I think there was more to this than ‘Look at the decor! Look! A secret trapdoor! I went down there!’ but again I missed it. But, come on! Look at that decor. And a secret trapdoor. You’d have got sidetracked too. Anyway, once I’d got over that, Emmet had moved on to Irish origin myths linking to Egypt and their use in creating a national identity – Dr Hastler (James Whittley Boswell), Yeats and the other Celtic Twilight writers all either directly traced Irish history back to the Egyptians, or they linked Irish Celticism to the Orient with both spheres constructed as other, magical and colonised. Joyce disparaged the Celtic revival writers but he too used Egyptian motifs in his work proving the longevity of this theme.

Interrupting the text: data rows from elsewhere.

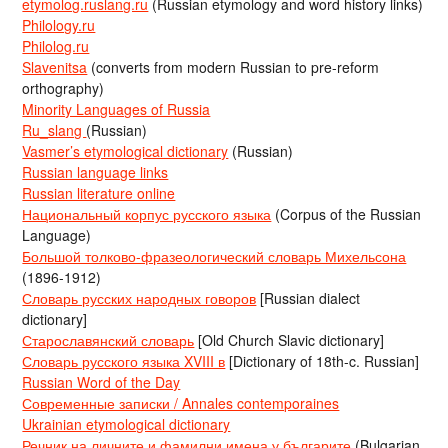
etymolog.ruslang.ru
(Russian etymology and word history links)
Philology.ru
Philolog.ru
Slavenitsa
(converts from modern Russian to pre-reform
orthography)
Minority Languages of Russia
Ru_slang
(Russian)
Vasmer’s etymological dictionary
(Russian)
Russian language links
Russian literature online
Национальный корпус русского языка
(Corpus of the Russian
Language)
Большой толково-фразеологический словарь Михельсона
(1896-1912)
Словарь русских народных говоров
[Russian dialect
dictionary]
Старославянский словарь
[Old Church Slavic dictionary]
Словарь русского языка XVIII в
[Dictionary of 18th-c. Russian]
Russian Word of the Day
Современные записки / Annales contemporaines
Ukrainian etymological dictionary
Речник на личните и фамилни имена у българите
(Bulgarian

And finally, Martyn and his ‘what’s in the box?’ paper “Let Sleeping Scarabs Alone”: When Egypt Came to Stonehenge. There’s more Egyptian stuff in Wiltshire than you’d think y’know, particularly the bits Alexander Keiller was involved with (I blame his interests in witchcraft and pornography, I may have just made us liable to being sued) not only did he replace the missing stones at Avebury with obelisks, he also designed a museum for Stonehenge that was shaped like a mastaba. However, Martyn was actually talking about 2 scarabs
found in Wiltshire in 1928 (or 1930, confusingly I wrote down 2 dates), hyperdiffusionism both academic – Grafton Elliot Smith and W. J. Perry – and the more populist – H.J. Massingham and Rendel Harris who saw Egyptians everywhere he looked, particularly in placenames, and published prolifically on the subject. Back to the scarabs, were they real or fake? And, if real, what were they doing in Wiltshire? Various opinions were offered, the original Stonehenge scarab went missing, Crawford, Engleheart and a rather mysterious individual called Paul Collignon all had theories (you can read Engleheart’s report here) and to further complicate matters A.D. Passmore (presumably after he went bonkers – if we’re going to be sued might as well be sued en masse, eh?) wrote a letter claiming he had owned the scarabs and used them as paperweights but, tantalisingly, the rest of his letter has been lost. Unsurprisingly, in the face of this confusion Maud Cunnington, the keeper of Devizes Museum, decided not to catalogue them and ‘let sleeping scarabs lie’.
This is, I know, a monstrous post and I haven’t done justice to any of the speakers not just the ones who waved shiny things at me, nor have I finished my report. I will continue, but maybe not for a few days – I’ll give you all time to recover.
*I have a cunning plan.
.**I have another plan, a plan so cunning you could stick a tail on it and call it a weasel, it involves watching Scooby Doo to research how archaeology is shown in Hanna Barbera cartoons. Now that is cunning.